Горшок немного подсох, и я потащил его в укромное место, так как к вечеру у камней соберутся люди, и мне подумалось: «Как бы не разбили…» И тут до меня донеслись крики женщин племени.
Что у них могло случиться? Обычно женщины работали тихо. Пристроив казанок между опор чума, побежал к ним.
Вижу, Саша лежит на спине и орёт. Прижимает колено к груди. А остальные бестолково скачут вокруг и кричат:
– Ахой! Ахой!
Поначалу подумалось, что они расстраиваются – ахают. Потом вспомнил, что так шамана зовут. «Ну, сходил бы кто-нибудь, позвал бы его», – думаю, а сам присаживаюсь у ног Саша и пытаюсь рассмотреть, что у неё с коленом стряслось.
Заметив меня, женщина перестала кричать и сама показала распухший и покрасневший сустав. Наверное, полдня за работой просидела на корточках вот он и воспалился.
Вспомнив, что лопух снимает воспаление суставов, нарушая правило, бегу в чум.
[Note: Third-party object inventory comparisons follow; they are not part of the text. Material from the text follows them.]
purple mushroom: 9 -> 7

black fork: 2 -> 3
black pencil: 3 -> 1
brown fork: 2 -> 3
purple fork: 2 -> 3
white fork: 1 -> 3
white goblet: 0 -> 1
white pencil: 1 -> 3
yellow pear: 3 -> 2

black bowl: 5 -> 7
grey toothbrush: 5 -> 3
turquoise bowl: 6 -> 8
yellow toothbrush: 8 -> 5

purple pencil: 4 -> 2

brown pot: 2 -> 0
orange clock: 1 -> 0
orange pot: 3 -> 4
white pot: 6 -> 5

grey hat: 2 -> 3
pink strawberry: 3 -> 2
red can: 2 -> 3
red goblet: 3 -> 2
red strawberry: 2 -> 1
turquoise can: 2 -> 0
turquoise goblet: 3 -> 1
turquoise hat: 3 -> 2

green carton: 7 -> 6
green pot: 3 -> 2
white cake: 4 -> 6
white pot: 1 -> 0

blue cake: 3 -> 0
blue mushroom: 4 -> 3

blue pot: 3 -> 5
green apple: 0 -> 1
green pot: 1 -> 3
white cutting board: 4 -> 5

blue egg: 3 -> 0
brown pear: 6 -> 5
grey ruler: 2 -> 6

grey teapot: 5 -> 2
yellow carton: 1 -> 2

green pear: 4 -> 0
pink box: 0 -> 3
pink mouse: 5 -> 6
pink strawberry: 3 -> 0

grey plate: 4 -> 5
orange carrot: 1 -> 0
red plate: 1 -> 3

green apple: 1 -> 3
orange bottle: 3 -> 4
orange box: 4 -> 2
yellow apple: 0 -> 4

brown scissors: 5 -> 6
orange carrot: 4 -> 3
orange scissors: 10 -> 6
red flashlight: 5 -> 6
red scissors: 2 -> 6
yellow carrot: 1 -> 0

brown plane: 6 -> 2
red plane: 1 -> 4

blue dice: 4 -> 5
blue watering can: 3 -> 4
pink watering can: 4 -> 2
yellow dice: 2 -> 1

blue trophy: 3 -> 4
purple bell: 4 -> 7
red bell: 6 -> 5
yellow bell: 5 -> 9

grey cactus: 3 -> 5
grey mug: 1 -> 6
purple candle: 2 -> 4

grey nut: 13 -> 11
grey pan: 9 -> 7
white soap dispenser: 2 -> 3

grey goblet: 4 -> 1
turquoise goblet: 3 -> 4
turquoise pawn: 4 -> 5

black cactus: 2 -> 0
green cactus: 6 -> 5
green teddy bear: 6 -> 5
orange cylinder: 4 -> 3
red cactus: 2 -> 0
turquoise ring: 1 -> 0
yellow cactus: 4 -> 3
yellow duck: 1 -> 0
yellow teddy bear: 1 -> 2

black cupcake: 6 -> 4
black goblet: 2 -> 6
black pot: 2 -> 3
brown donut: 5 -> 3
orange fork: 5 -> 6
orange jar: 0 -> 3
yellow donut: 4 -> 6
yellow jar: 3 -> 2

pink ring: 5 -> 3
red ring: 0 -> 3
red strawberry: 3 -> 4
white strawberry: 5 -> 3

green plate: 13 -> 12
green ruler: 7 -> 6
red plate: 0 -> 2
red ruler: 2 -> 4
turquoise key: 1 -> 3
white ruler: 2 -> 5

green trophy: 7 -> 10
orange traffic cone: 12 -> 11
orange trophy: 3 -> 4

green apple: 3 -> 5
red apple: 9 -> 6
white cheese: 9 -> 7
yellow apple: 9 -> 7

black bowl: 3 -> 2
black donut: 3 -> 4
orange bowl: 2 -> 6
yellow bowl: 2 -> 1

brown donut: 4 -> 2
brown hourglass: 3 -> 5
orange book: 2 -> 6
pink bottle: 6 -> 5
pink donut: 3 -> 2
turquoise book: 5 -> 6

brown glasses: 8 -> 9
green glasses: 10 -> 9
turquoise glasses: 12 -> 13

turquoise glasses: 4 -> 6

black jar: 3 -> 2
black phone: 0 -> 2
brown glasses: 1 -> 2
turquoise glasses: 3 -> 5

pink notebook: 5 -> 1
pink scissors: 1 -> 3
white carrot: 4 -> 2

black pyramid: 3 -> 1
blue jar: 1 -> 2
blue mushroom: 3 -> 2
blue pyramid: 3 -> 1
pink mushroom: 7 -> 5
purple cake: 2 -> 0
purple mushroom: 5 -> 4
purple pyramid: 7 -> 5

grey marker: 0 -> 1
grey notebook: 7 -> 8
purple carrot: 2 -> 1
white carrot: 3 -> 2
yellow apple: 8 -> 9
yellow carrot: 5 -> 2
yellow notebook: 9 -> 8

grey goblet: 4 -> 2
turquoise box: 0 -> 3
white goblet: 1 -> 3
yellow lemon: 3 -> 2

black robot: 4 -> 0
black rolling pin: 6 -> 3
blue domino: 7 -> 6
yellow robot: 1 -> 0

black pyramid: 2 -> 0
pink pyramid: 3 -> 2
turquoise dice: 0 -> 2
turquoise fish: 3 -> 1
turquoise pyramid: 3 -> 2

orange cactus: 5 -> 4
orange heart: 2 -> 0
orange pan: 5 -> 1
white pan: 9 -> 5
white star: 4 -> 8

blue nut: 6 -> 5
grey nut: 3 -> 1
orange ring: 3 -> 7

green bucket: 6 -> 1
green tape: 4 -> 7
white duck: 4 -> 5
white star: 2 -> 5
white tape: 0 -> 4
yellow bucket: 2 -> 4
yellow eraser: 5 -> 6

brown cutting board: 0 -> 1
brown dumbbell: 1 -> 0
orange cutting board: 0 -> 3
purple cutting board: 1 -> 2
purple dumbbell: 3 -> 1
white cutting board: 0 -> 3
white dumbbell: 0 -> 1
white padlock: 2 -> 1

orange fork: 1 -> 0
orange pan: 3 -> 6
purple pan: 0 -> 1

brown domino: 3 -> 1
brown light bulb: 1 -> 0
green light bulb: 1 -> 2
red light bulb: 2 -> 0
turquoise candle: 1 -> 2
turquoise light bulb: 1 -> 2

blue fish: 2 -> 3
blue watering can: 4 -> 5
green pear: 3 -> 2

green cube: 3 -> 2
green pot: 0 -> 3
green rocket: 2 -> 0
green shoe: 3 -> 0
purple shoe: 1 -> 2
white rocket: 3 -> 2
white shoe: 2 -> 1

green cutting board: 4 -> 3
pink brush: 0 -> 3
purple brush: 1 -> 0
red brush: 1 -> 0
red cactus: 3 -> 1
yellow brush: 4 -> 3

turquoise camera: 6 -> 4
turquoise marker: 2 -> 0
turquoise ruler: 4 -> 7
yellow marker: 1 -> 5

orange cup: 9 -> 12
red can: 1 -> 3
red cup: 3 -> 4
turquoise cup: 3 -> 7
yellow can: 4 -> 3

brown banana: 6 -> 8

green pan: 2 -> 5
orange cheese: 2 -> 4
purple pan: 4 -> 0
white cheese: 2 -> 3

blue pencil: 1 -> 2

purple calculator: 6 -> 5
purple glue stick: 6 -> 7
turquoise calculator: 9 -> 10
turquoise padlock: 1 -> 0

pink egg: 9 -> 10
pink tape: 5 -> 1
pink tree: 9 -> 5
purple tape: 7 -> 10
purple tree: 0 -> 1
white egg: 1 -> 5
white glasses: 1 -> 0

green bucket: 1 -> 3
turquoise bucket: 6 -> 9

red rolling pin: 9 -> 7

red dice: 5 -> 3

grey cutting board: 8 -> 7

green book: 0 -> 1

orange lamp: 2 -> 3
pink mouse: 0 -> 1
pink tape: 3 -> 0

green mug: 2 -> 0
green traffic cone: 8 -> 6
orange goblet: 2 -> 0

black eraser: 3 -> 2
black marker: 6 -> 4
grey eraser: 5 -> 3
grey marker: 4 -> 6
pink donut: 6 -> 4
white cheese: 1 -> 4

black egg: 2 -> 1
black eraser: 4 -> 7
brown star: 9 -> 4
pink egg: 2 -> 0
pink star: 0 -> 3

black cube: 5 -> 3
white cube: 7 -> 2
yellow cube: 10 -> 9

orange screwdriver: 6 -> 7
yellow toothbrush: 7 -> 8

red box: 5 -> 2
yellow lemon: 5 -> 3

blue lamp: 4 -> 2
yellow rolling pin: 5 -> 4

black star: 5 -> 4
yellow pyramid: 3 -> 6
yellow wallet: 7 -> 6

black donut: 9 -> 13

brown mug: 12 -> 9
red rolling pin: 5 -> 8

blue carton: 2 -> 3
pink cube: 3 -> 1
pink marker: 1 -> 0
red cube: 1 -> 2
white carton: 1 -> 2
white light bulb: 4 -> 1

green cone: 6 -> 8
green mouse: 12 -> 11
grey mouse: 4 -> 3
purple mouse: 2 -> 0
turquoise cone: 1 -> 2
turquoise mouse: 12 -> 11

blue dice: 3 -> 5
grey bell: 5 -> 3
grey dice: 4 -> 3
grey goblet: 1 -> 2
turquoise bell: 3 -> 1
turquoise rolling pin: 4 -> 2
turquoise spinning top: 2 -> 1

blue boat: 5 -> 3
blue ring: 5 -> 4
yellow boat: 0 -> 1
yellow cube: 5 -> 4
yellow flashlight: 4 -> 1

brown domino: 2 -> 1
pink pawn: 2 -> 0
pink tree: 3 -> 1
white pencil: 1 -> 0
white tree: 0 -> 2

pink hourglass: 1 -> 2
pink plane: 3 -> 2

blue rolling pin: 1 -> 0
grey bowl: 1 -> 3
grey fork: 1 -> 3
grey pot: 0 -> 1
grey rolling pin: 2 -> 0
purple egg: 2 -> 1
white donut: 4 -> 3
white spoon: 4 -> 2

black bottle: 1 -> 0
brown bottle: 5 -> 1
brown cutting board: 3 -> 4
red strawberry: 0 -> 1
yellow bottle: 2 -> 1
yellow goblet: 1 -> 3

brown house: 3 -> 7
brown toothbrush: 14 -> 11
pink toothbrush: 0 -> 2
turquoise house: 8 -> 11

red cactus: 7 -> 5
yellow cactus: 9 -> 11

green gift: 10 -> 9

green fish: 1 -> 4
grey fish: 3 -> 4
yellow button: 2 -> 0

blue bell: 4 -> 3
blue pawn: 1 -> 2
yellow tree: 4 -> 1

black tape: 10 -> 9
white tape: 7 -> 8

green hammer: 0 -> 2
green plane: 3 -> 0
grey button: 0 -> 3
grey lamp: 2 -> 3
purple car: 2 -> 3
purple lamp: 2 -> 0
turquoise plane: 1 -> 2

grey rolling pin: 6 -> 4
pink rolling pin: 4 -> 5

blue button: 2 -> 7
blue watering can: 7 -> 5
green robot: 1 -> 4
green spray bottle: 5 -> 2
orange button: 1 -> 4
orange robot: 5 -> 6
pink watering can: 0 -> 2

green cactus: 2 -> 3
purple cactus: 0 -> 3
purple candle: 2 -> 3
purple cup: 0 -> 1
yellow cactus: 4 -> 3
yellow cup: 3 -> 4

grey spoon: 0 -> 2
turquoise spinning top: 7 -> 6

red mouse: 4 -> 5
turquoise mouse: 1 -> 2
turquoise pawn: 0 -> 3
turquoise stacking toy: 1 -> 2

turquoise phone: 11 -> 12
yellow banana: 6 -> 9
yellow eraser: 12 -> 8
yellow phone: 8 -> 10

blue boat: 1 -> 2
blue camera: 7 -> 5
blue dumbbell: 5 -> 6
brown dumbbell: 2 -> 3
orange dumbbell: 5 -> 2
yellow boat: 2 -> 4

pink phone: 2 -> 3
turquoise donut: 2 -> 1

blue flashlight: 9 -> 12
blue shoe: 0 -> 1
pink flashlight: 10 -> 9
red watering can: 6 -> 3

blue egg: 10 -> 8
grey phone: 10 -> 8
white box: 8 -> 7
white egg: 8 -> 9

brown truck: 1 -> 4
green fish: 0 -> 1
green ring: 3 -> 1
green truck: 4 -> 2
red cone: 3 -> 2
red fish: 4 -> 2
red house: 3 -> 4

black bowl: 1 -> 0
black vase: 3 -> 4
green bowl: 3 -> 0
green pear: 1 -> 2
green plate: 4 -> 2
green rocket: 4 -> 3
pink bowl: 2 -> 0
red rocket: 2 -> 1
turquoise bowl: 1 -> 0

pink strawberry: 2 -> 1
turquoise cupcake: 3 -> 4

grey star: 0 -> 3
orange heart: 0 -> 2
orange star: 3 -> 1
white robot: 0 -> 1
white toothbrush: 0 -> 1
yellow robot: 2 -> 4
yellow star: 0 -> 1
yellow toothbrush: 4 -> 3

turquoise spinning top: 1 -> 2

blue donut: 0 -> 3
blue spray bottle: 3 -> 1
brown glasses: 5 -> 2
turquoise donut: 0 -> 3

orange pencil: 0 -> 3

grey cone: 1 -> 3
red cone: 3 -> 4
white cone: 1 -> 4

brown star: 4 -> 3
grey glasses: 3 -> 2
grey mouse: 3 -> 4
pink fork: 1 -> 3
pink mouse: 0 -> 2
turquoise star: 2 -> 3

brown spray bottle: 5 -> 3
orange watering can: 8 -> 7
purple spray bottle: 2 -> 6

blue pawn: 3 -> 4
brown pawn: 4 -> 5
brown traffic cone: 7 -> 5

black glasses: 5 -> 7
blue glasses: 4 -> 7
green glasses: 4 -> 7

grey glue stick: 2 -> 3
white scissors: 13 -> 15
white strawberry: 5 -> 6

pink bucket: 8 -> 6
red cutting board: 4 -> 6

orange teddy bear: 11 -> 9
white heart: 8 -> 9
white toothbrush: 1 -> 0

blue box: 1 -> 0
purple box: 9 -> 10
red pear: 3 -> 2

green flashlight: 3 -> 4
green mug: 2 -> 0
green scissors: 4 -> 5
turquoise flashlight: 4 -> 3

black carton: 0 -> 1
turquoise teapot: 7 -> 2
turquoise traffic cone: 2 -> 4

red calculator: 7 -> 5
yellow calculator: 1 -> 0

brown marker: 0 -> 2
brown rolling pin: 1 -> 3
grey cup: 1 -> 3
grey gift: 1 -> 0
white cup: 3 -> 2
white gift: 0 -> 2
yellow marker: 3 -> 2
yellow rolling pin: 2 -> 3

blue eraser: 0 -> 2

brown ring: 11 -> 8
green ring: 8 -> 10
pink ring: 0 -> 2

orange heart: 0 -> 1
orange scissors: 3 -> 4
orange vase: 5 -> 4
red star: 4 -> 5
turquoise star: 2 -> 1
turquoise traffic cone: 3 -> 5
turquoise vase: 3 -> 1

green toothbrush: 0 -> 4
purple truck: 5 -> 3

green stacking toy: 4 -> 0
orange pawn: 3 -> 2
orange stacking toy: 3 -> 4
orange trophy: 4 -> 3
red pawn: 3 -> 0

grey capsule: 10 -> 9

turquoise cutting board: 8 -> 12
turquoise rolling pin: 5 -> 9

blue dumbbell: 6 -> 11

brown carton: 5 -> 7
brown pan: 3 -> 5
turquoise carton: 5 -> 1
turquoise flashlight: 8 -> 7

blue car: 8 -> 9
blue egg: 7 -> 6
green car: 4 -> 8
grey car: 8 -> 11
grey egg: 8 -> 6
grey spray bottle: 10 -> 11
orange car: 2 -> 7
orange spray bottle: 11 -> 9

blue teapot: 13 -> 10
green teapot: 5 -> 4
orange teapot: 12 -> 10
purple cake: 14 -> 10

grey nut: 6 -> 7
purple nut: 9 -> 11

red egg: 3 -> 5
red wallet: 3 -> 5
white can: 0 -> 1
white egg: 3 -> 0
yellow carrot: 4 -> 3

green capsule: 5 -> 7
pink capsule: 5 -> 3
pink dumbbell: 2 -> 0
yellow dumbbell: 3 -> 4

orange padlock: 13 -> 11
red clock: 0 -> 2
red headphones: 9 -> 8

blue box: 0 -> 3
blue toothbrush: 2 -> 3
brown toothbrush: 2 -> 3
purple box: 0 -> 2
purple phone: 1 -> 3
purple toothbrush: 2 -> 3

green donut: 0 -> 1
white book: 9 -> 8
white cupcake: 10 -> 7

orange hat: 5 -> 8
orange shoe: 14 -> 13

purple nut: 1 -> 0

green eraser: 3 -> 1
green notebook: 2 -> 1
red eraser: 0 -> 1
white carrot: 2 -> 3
Хватаю копьё и так быстро, как умею, бегу на маленький холмик, возвышающийся почти на опушке леса, к зарослям лопуха. За мной припустилась и Таша. Думал, мамаша ругаться будет. Нет. Помогла выкопать корень. А я и листьев прихватил. Позабылось, что именно может помочь в таком случае.
Назад вернулись тоже бегом.
Хватаю гальку и перетираю корень с листьями на валуне. Таша мягко касается плеча, забирает у меня гальку и сама размочаливает корневище.
Пока мы готовили лекарство, приходил шаман. Только взглянул на ногу Саша и тут же ушёл. Девушки расселись вокруг приболевшей и рыдают.
Подошли мы с мамашей. Она в обеих ладошках несла кашицу из корневища и листьев, а я – большой лист. Намазали тётке больное колено тем, что приготовили, обернули листом и зафиксировали волокнами ивняка.
Я говорю:
– Саша, иди в чум. Нужно поспать.
Она поднимается и ковыляет к жилищу. Без каких-нибудь вопросов!
Тётки реагируют нормально. А я вот задумываюсь: почему их поведение так поменялось?
Утром узнал, что Саша чувствует себя лучше. Женщины снова накопали корней и нарвали листьев лопуха, приготовили смесь и сменили больной компресс.